That’s a wrap (of the Rick Steves Eastern Europe tour, anyway)!

group photo

ljubljanaWe ended our two-week Eastern Europe tour in Slovenia, a country about which I knew next to nothing. It is absolutely charming! It’s quite small (the size of New Hampshire) and sits snuggled between Italy, Austria and Croatia. We got a tour of the capitol of Ljubljana from a local guide who told us that Slovenians are very mellow – their language lacks profanity and they are one of the most green countries in Central Europe, with active recycling programs and lots more solar than we’ve seen in other countries in this region. They are also full members of the EU so we are back in euro country, leaving behind (as Eszter called it “funny money”).

Ljubljana is small and extremely walkable – not too many years ago they converted a lot of the central area to a pedestrian zone so the main traffic for walkers to dodge comes from bicycles, of which there are many. As we walked we got to sample some local goodies – sausage and cake (Central Europeans are mad about cake) then had some free time to amble about. We used part of that time to exchange all of the various currencies we had accumulated to euros and did pretty well, ending up with about 160 euros which turned out to be more than we needed for the few days we were here.

After leaving Ljubljana we headed to Bled where we spent the last two nights of the tour at the Hotel Lovec, a hotel located about two blocks from Lake Bled – in fact our room had a lovely view of the lake. Lake Bled shows up on lots of lists of must-see things, and now I can see why. It is spectacularly pretty with a castle on a hill an island with a lovely church in the middle of it, and a 2 ½ mile walking trail that circles the lake. Surrounding the lake are lots of restaurants, bed and breakfasts and hotels. There is also a rowing center – rowing is huge here. They have races on the lake and it’s the training location for the Slovenian Olympic rowing teams (who have performed very well over the years).

lake bledWe took pletna boats (flat bottomed boats that looked like crosses between row boats and gondolas) out to Bled Island in the middle of the lake and walked to the top of the Chapel of St Maria’s clock tower to see the pendulum clock and get a great view of the entire lake. After taking the boats back to the mainland, we walked up the (steep) trail to Bled Castle which also has a great view. The castle itself is fairly modern on the inside: it pays homage to its ancient past in the castle museum and has a neat print shop and a forge (not a working forge, unfortunately, due to safety concerns). We continued walking around the lake, stopping for a lunch of fish and chips and sausages and continued on into the town and did some shopping then headed back to the hotel for some downtime before our farewell dinner at a restaurant near the hotel. Much toasting happened and we reminisced about all that we had seen. It was amazing to reflect on how much we saw in two weeks! Everyone also made their plans for the last day – some folks were heading home, others (like us) were off for more travels, and a few were staying put to enjoy a few more days in Bled.
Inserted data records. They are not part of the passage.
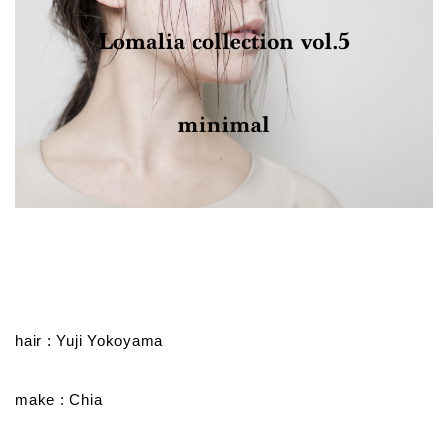
hair : Yuji Yokoyama
make : Chia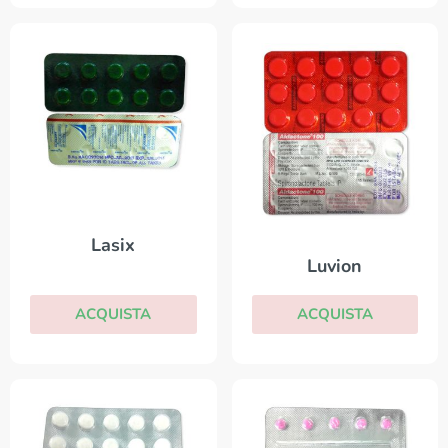
Lasix
Luvion
ACQUISTA
ACQUISTA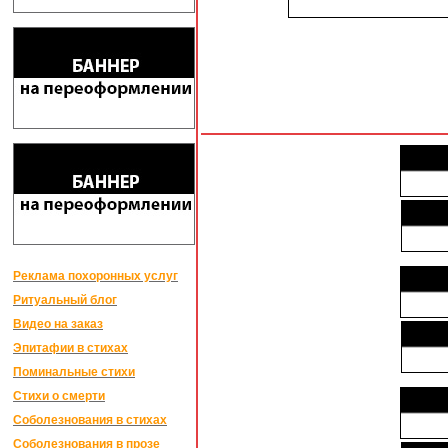
Реклама похоронных услуг
Ритуальный блог
Видео на заказ
Эпитафии в стихах
Поминальные стихи
Стихи о смерти
Соболезнования в стихах
Соболезнования в прозе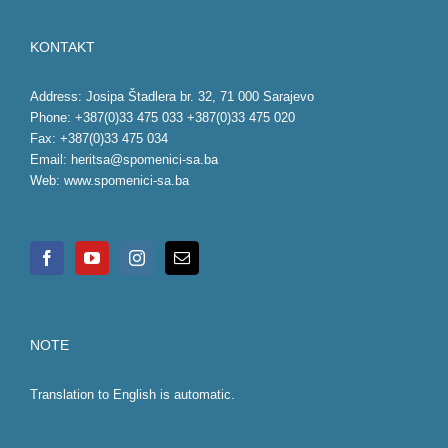
KONTAKT
Address: Josipa Štadlera br. 32, 71 000 Sarajevo
Phone: +387(0)33 475 033 +387(0)33 475 020
Fax: +387(0)33 475 034
Email:
heritsa@spomenici-sa.ba
Web:
www.spomenici-sa.ba
NOTE
Translation to English is automatic.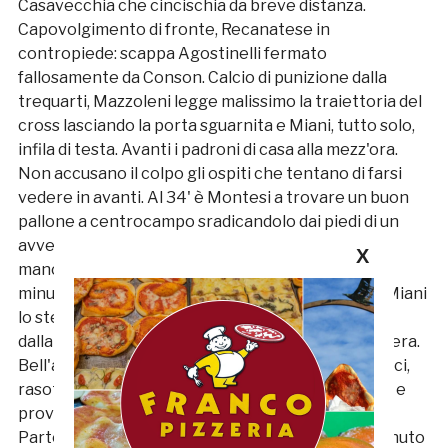
Casavecchia che cincischia da breve distanza.
Capovolgimento di fronte, Recanatese in
contropiede: scappa Agostinelli fermato
fallosamente da Conson. Calcio di punizione dalla
trequarti, Mazzoleni legge malissimo la traiettoria del
cross lasciando la porta sguarnita e Miani, tutto solo,
infila di testa. Avanti i padroni di casa alla mezz'ora.
Non accusano il colpo gli ospiti che tentano di farsi
vedere in avanti. Al 34' è Montesi a trovare un buon
pallone a centrocampo sradicandolo dai piedi di un
avversario, serve Pezzotti sulla sinistra, cross
X
mancino facile per Verdicchio. Poco più di cinque
minuti dopo è Gavoci a sfondare per vie centrali: Miani
lo stende e la Samb può beneficiare di un piazzato
dalla trequarti. Il tiro del capitano colpisce la barriera.
Bell'azione ospite al 43': sponda Fioretti per Gavoci,
rasoterra per l'accorrente Pezzotti che controlla e
prova il mancino, Verdicchio blocca in due tempi.
Partono forte i rossoblù nella ripresa. Dopo un minuto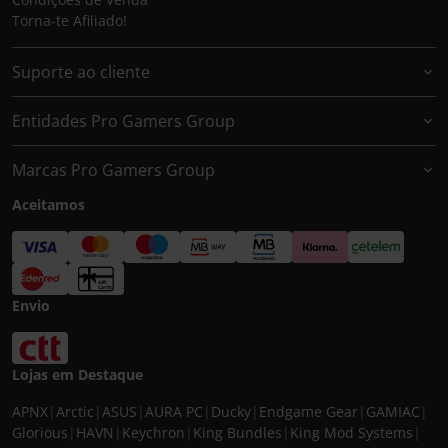
Torna-te Afiliado!
Suporte ao cliente
Entidades Pro Gamers Group
Marcas Pro Gamers Group
Aceitamos
Envio
Lojas em Destaque
APNX
|
Arctic
|
ASUS
|
AURA PC
|
Ducky
|
Endgame Gear
|
GAMIAC
|
Glorious
|
HAVN
|
Keychron
|
King Bundles
|
King Mod Systems
|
Since our flight to Zurich didn’t leave until the afternoon, after breakfast on our final morning we took another walk around the lake, enjoying the views one more time. Then it was off to the airport for the flight to Zurich and the start of our Switzerland adventure.

All in all, we really enjoyed the tour. Central Europe is not exactly undiscovered but it’s also not spoiled by over tourism (though given the number of Chinese tourists we encountered, the word is getting out!) and the Rick Steves touring model is a good one (at least for us). We did a fair amount of walking but it wasn’t crazy hard (okay, we did feel the need to climb every tower we could find, but that’s our problem). There are group activities and most logistics are handled for you which is great, but you also have lots of free time to either do more stuff or just have some chill time. Having local guides to talk about the culture and politics of the places we visited was wonderful and helped us get a better feel for what we were seeing. Despite his initial reservations about tours in general, Chuck enjoyed it, too. He still prefers to do his own thing when possible, but can see the advantage of having the logistics handled for you so you just show up and enjoy the sights. I think that we would easily have spent the same amount of money (probably more, I’d guess) to see all the places we’ve seen – but I suspect we would have missed out on some of them through either ignorance or just not having the time to get there.